### [Requirement]
Your copy should match the records exactly, except that it contains no pictures.

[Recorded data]

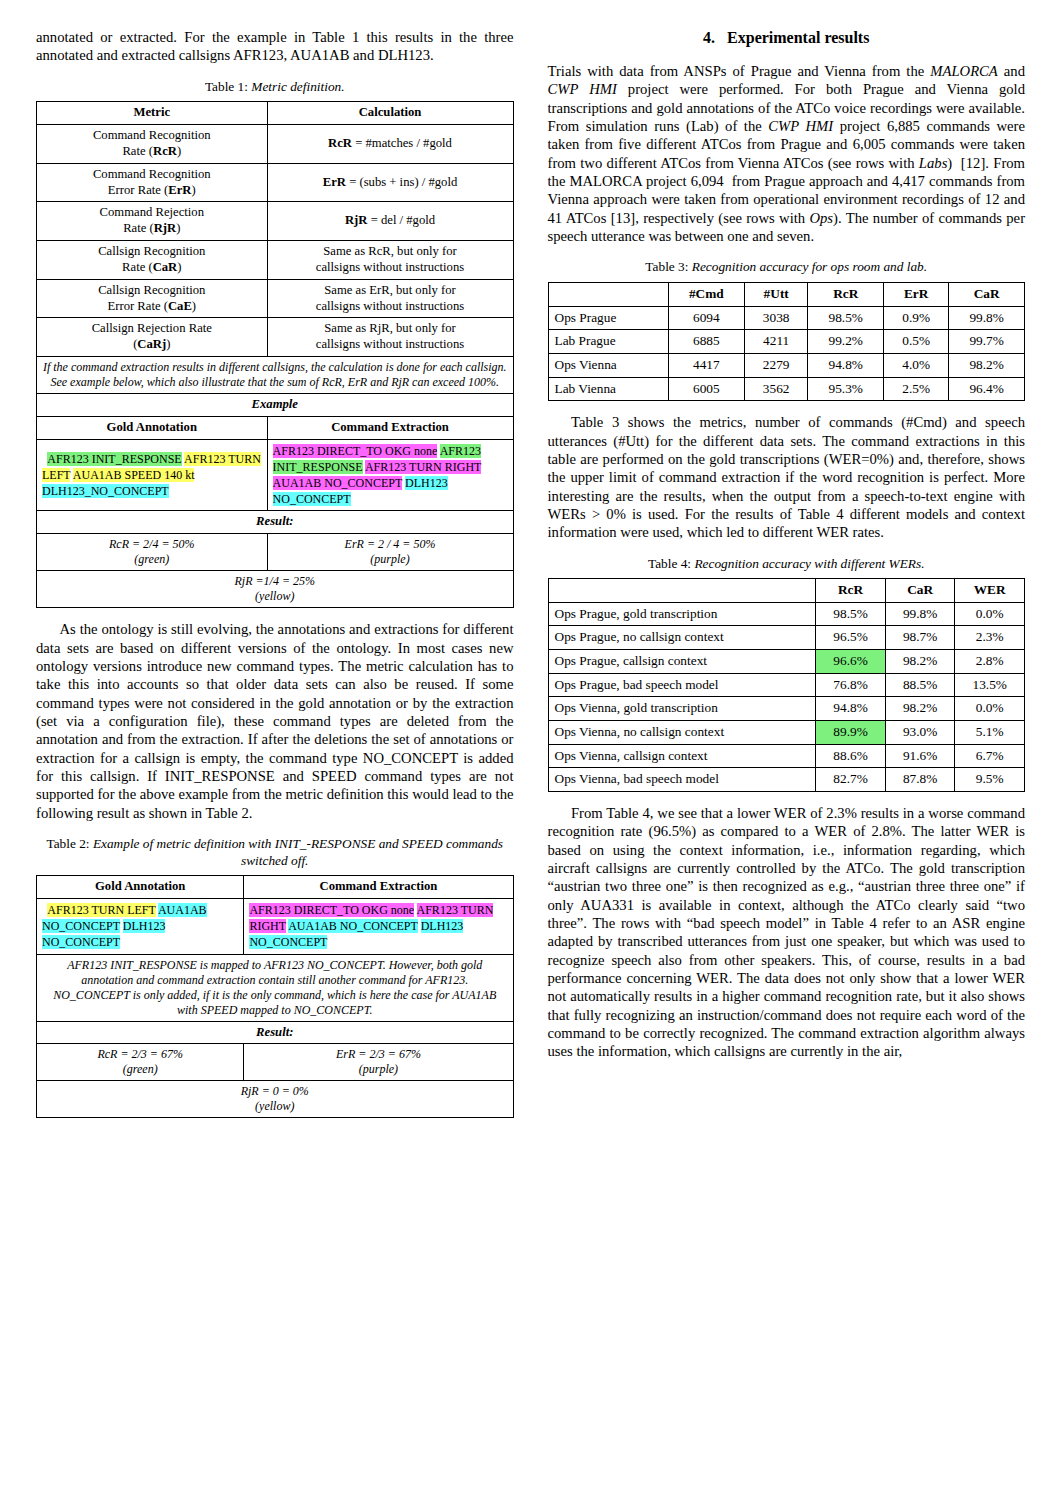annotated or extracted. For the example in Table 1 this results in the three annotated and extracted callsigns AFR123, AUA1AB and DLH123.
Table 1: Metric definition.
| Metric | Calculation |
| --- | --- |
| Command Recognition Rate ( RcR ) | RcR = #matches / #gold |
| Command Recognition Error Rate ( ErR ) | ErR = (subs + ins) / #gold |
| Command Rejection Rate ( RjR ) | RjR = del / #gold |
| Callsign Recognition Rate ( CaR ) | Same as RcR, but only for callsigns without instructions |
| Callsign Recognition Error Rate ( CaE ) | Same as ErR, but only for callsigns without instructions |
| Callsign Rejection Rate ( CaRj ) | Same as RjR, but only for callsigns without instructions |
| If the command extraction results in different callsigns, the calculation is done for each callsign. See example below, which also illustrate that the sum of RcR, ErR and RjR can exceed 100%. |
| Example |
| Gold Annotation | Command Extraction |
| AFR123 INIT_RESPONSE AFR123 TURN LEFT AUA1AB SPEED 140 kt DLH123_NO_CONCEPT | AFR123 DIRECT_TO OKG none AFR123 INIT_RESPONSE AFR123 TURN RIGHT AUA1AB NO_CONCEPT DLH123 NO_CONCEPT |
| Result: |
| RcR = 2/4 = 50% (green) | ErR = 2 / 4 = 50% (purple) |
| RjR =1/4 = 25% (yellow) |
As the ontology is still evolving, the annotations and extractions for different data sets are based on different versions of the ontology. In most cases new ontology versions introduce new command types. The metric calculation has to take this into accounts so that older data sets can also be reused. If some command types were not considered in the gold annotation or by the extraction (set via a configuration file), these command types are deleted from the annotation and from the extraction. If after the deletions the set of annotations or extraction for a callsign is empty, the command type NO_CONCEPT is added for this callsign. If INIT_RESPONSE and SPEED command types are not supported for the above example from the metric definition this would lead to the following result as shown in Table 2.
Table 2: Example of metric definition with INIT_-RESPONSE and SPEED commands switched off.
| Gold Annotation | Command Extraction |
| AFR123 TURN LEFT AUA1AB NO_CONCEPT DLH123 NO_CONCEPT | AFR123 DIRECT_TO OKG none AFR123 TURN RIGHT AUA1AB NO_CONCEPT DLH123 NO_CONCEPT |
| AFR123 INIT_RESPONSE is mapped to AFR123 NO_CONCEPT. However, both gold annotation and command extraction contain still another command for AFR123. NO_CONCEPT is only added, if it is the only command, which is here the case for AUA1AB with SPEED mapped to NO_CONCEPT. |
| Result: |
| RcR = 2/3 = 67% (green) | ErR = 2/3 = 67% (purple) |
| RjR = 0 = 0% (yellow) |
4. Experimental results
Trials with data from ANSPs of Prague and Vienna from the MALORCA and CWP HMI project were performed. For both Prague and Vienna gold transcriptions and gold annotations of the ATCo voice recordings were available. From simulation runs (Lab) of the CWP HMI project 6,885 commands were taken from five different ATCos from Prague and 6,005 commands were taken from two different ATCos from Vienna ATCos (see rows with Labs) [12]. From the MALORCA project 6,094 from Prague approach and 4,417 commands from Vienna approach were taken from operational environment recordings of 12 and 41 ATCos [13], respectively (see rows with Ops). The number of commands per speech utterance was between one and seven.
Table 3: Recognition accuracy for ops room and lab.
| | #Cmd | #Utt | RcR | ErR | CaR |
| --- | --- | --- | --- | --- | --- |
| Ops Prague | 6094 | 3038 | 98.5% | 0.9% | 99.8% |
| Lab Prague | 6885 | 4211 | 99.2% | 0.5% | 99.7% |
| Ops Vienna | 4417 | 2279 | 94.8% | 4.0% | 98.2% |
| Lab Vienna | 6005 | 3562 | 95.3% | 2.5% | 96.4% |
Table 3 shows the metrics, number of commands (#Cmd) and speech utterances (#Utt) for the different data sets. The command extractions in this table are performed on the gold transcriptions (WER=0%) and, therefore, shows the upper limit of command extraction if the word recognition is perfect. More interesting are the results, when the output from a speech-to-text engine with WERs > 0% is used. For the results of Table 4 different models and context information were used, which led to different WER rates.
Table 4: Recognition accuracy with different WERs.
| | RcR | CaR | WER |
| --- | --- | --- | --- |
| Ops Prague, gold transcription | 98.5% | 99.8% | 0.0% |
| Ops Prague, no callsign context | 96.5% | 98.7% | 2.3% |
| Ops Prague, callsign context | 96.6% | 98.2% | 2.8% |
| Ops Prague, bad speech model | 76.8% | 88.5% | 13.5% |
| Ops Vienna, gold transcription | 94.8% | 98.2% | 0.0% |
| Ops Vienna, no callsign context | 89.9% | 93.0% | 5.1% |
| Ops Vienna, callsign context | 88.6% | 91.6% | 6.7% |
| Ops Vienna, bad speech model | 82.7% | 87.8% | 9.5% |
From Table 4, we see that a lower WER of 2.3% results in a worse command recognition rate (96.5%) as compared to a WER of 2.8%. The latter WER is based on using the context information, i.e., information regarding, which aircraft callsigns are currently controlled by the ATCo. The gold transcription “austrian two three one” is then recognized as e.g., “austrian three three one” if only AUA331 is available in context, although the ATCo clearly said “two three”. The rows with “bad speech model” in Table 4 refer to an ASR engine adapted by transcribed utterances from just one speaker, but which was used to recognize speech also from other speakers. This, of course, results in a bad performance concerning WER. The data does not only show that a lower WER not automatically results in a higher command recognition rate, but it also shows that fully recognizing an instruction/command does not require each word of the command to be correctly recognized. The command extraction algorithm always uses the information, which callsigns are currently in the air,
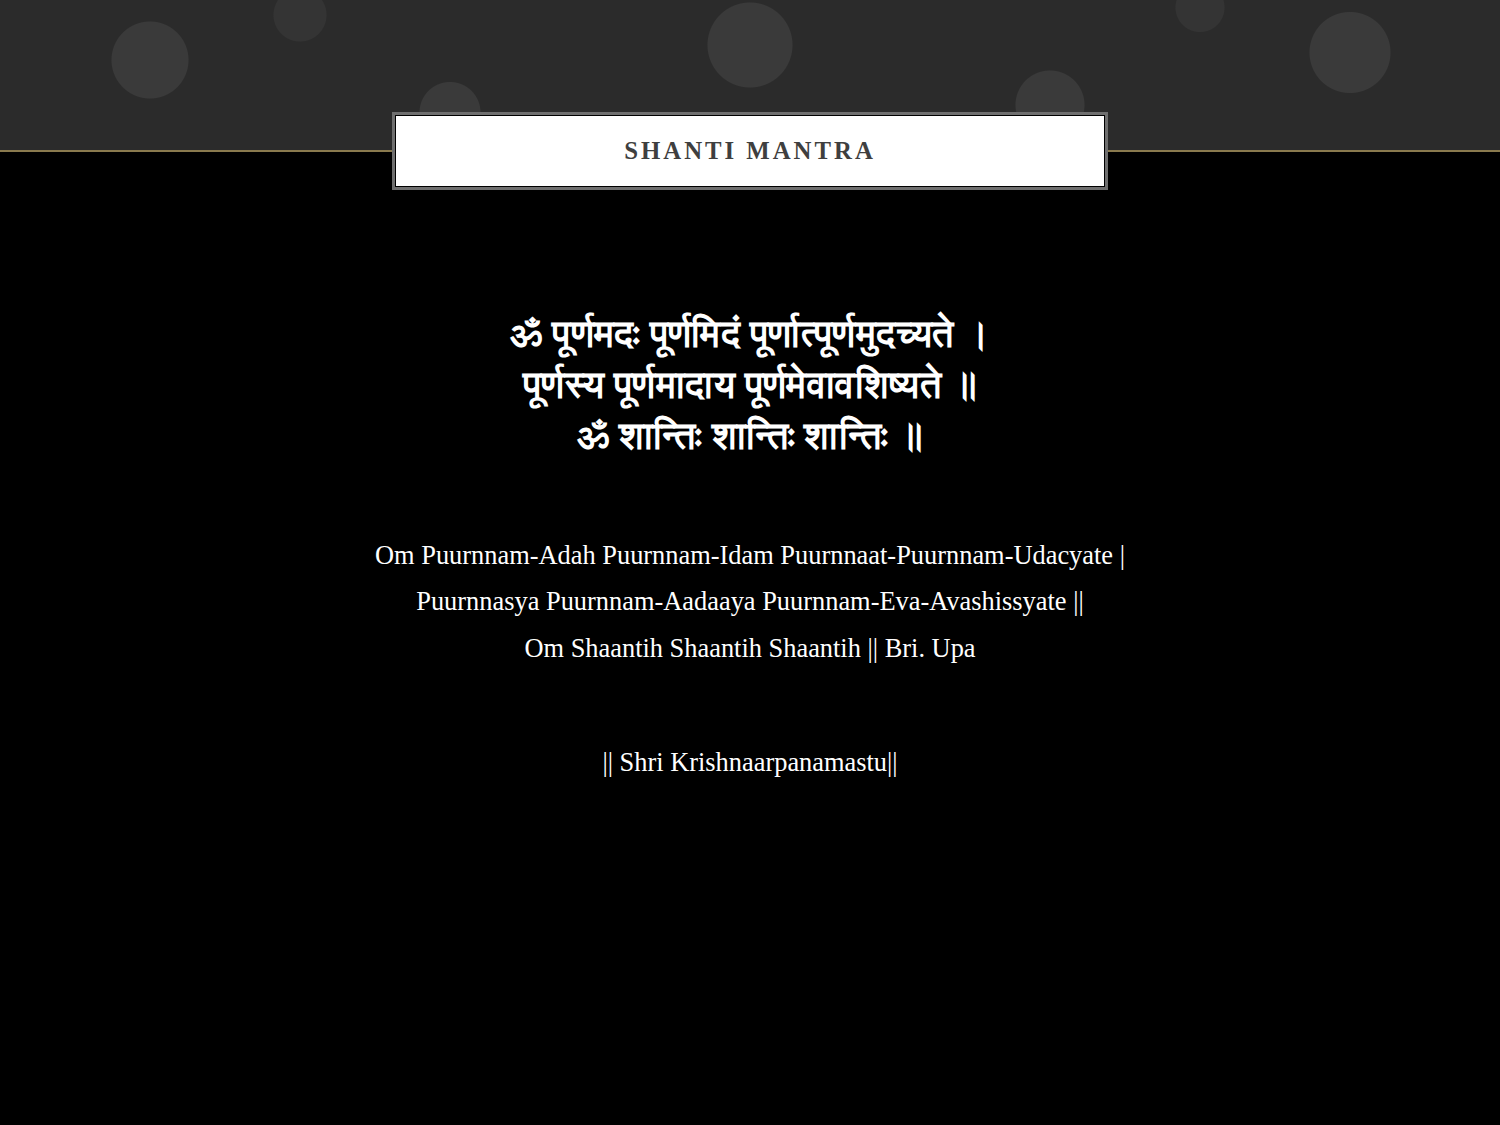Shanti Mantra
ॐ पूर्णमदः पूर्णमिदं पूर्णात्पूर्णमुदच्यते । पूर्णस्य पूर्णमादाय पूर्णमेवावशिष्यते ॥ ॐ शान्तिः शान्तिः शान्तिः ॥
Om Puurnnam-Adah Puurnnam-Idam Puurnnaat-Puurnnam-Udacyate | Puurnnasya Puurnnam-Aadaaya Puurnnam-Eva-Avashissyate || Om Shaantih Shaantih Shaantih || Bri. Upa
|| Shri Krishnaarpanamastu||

### [Exercise result]
annotated or extracted. For the example in Table 1 this results in the three annotated and extracted callsigns AFR123, AUA1AB and DLH123.
Table 1: Metric definition.
| Metric | Calculation |
| --- | --- |
| Command Recognition Rate ( RcR ) | RcR = #matches / #gold |
| Command Recognition Error Rate ( ErR ) | ErR = (subs + ins) / #gold |
| Command Rejection Rate ( RjR ) | RjR = del / #gold |
| Callsign Recognition Rate ( CaR ) | Same as RcR, but only for callsigns without instructions |
| Callsign Recognition Error Rate ( CaE ) | Same as ErR, but only for callsigns without instructions |
| Callsign Rejection Rate ( CaRj ) | Same as RjR, but only for callsigns without instructions |
| If the command extraction results in different callsigns, the calculation is done for each callsign. See example below, which also illustrate that the sum of RcR, ErR and RjR can exceed 100%. |
| Example |
| Gold Annotation | Command Extraction |
| AFR123 INIT_RESPONSE AFR123 TURN LEFT AUA1AB SPEED 140 kt DLH123_NO_CONCEPT | AFR123 DIRECT_TO OKG none AFR123 INIT_RESPONSE AFR123 TURN RIGHT AUA1AB NO_CONCEPT DLH123 NO_CONCEPT |
| Result: |
| RcR = 2/4 = 50% (green) | ErR = 2 / 4 = 50% (purple) |
| RjR =1/4 = 25% (yellow) |
As the ontology is still evolving, the annotations and extractions for different data sets are based on different versions of the ontology. In most cases new ontology versions introduce new command types. The metric calculation has to take this into accounts so that older data sets can also be reused. If some command types were not considered in the gold annotation or by the extraction (set via a configuration file), these command types are deleted from the annotation and from the extraction. If after the deletions the set of annotations or extraction for a callsign is empty, the command type NO_CONCEPT is added for this callsign. If INIT_RESPONSE and SPEED command types are not supported for the above example from the metric definition this would lead to the following result as shown in Table 2.
Table 2: Example of metric definition with INIT_-RESPONSE and SPEED commands switched off.
| Gold Annotation | Command Extraction |
| AFR123 TURN LEFT AUA1AB NO_CONCEPT DLH123 NO_CONCEPT | AFR123 DIRECT_TO OKG none AFR123 TURN RIGHT AUA1AB NO_CONCEPT DLH123 NO_CONCEPT |
| AFR123 INIT_RESPONSE is mapped to AFR123 NO_CONCEPT. However, both gold annotation and command extraction contain still another command for AFR123. NO_CONCEPT is only added, if it is the only command, which is here the case for AUA1AB with SPEED mapped to NO_CONCEPT. |
| Result: |
| RcR = 2/3 = 67% (green) | ErR = 2/3 = 67% (purple) |
| RjR = 0 = 0% (yellow) |
4. Experimental results
Trials with data from ANSPs of Prague and Vienna from the MALORCA and CWP HMI project were performed. For both Prague and Vienna gold transcriptions and gold annotations of the ATCo voice recordings were available. From simulation runs (Lab) of the CWP HMI project 6,885 commands were taken from five different ATCos from Prague and 6,005 commands were taken from two different ATCos from Vienna ATCos (see rows with Labs) [12]. From the MALORCA project 6,094 from Prague approach and 4,417 commands from Vienna approach were taken from operational environment recordings of 12 and 41 ATCos [13], respectively (see rows with Ops). The number of commands per speech utterance was between one and seven.
Table 3: Recognition accuracy for ops room and lab.
| | #Cmd | #Utt | RcR | ErR | CaR |
| --- | --- | --- | --- | --- | --- |
| Ops Prague | 6094 | 3038 | 98.5% | 0.9% | 99.8% |
| Lab Prague | 6885 | 4211 | 99.2% | 0.5% | 99.7% |
| Ops Vienna | 4417 | 2279 | 94.8% | 4.0% | 98.2% |
| Lab Vienna | 6005 | 3562 | 95.3% | 2.5% | 96.4% |
Table 3 shows the metrics, number of commands (#Cmd) and speech utterances (#Utt) for the different data sets. The command extractions in this table are performed on the gold transcriptions (WER=0%) and, therefore, shows the upper limit of command extraction if the word recognition is perfect. More interesting are the results, when the output from a speech-to-text engine with WERs > 0% is used. For the results of Table 4 different models and context information were used, which led to different WER rates.
Table 4: Recognition accuracy with different WERs.
| | RcR | CaR | WER |
| --- | --- | --- | --- |
| Ops Prague, gold transcription | 98.5% | 99.8% | 0.0% |
| Ops Prague, no callsign context | 96.5% | 98.7% | 2.3% |
| Ops Prague, callsign context | 96.6% | 98.2% | 2.8% |
| Ops Prague, bad speech model | 76.8% | 88.5% | 13.5% |
| Ops Vienna, gold transcription | 94.8% | 98.2% | 0.0% |
| Ops Vienna, no callsign context | 89.9% | 93.0% | 5.1% |
| Ops Vienna, callsign context | 88.6% | 91.6% | 6.7% |
| Ops Vienna, bad speech model | 82.7% | 87.8% | 9.5% |
From Table 4, we see that a lower WER of 2.3% results in a worse command recognition rate (96.5%) as compared to a WER of 2.8%. The latter WER is based on using the context information, i.e., information regarding, which aircraft callsigns are currently controlled by the ATCo. The gold transcription “austrian two three one” is then recognized as e.g., “austrian three three one” if only AUA331 is available in context, although the ATCo clearly said “two three”. The rows with “bad speech model” in Table 4 refer to an ASR engine adapted by transcribed utterances from just one speaker, but which was used to recognize speech also from other speakers. This, of course, results in a bad performance concerning WER. The data does not only show that a lower WER not automatically results in a higher command recognition rate, but it also shows that fully recognizing an instruction/command does not require each word of the command to be correctly recognized. The command extraction algorithm always uses the information, which callsigns are currently in the air,
Shanti Mantra
ॐ पूर्णमदः पूर्णमिदं पूर्णात्पूर्णमुदच्यते । पूर्णस्य पूर्णमादाय पूर्णमेवावशिष्यते ॥ ॐ शान्तिः शान्तिः शान्तिः ॥
Om Puurnnam-Adah Puurnnam-Idam Puurnnaat-Puurnnam-Udacyate | Puurnnasya Puurnnam-Aadaaya Puurnnam-Eva-Avashissyate || Om Shaantih Shaantih Shaantih || Bri. Upa
|| Shri Krishnaarpanamastu||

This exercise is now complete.